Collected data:
□ □ □ □

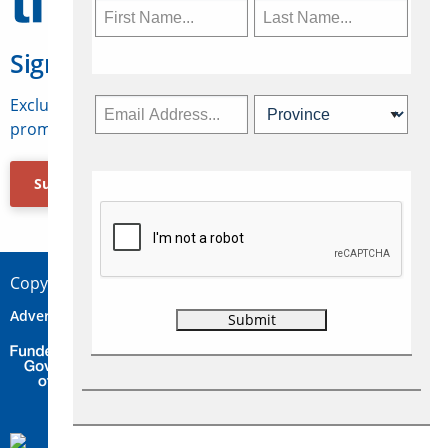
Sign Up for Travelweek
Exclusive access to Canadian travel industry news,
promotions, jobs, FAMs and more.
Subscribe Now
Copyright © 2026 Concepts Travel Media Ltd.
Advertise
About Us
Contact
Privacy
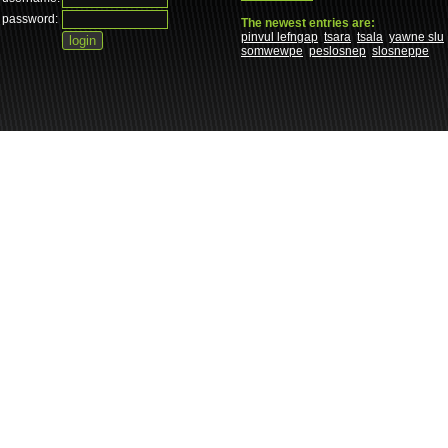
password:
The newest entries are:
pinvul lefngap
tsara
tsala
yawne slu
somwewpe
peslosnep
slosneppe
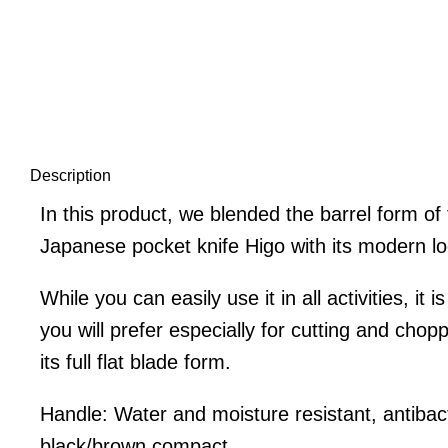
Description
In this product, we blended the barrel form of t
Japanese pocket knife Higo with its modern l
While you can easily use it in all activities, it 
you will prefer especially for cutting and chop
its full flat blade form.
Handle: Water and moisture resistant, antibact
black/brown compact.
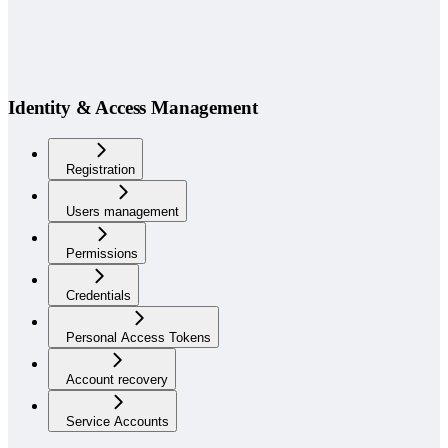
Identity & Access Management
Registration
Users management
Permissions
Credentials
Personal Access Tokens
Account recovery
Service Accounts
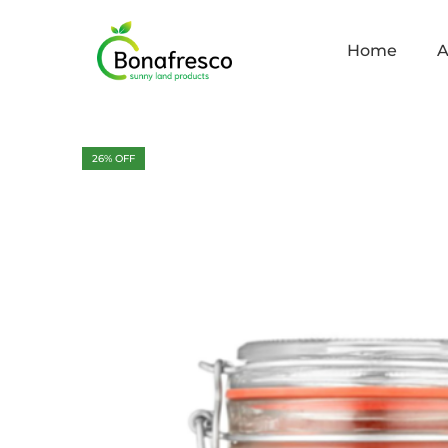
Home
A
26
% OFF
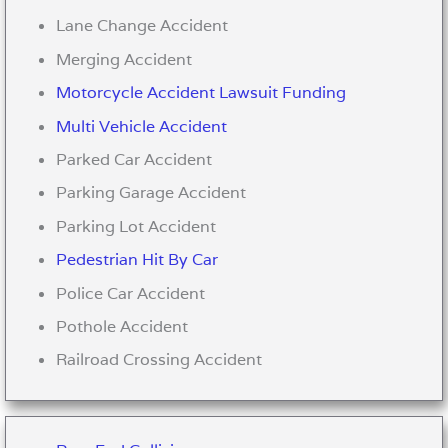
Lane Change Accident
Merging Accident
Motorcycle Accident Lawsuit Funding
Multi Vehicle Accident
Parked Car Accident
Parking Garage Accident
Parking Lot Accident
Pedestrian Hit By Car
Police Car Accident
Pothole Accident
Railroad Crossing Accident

□ □ □ □

Copy out every line of text from the rows above word for word, omitting the pictures.

*Response to this exercise*:
Sign Up for Travelweek
Exclusive access to Canadian travel industry news,
promotions, jobs, FAMs and more.
Subscribe Now
Copyright © 2026 Concepts Travel Media Ltd.
Advertise
About Us
Contact
Privacy
password:
The newest entries are:
pinvul lefngap
tsara
tsala
yawne slu
somwewpe
peslosnep
slosneppe
Description
In this product, we blended the barrel form of t
Japanese pocket knife Higo with its modern l
While you can easily use it in all activities, it 
you will prefer especially for cutting and chop
its full flat blade form.
Handle: Water and moisture resistant, antibact
black/brown compact.
Identity & Access Management
Registration
Users management
Permissions
Credentials
Personal Access Tokens
Account recovery
Service Accounts
Home
A
26
% OFF
Lane Change Accident
Merging Accident
Motorcycle Accident Lawsuit Funding
Multi Vehicle Accident
Parked Car Accident
Parking Garage Accident
Parking Lot Accident
Pedestrian Hit By Car
Police Car Accident
Pothole Accident
Railroad Crossing Accident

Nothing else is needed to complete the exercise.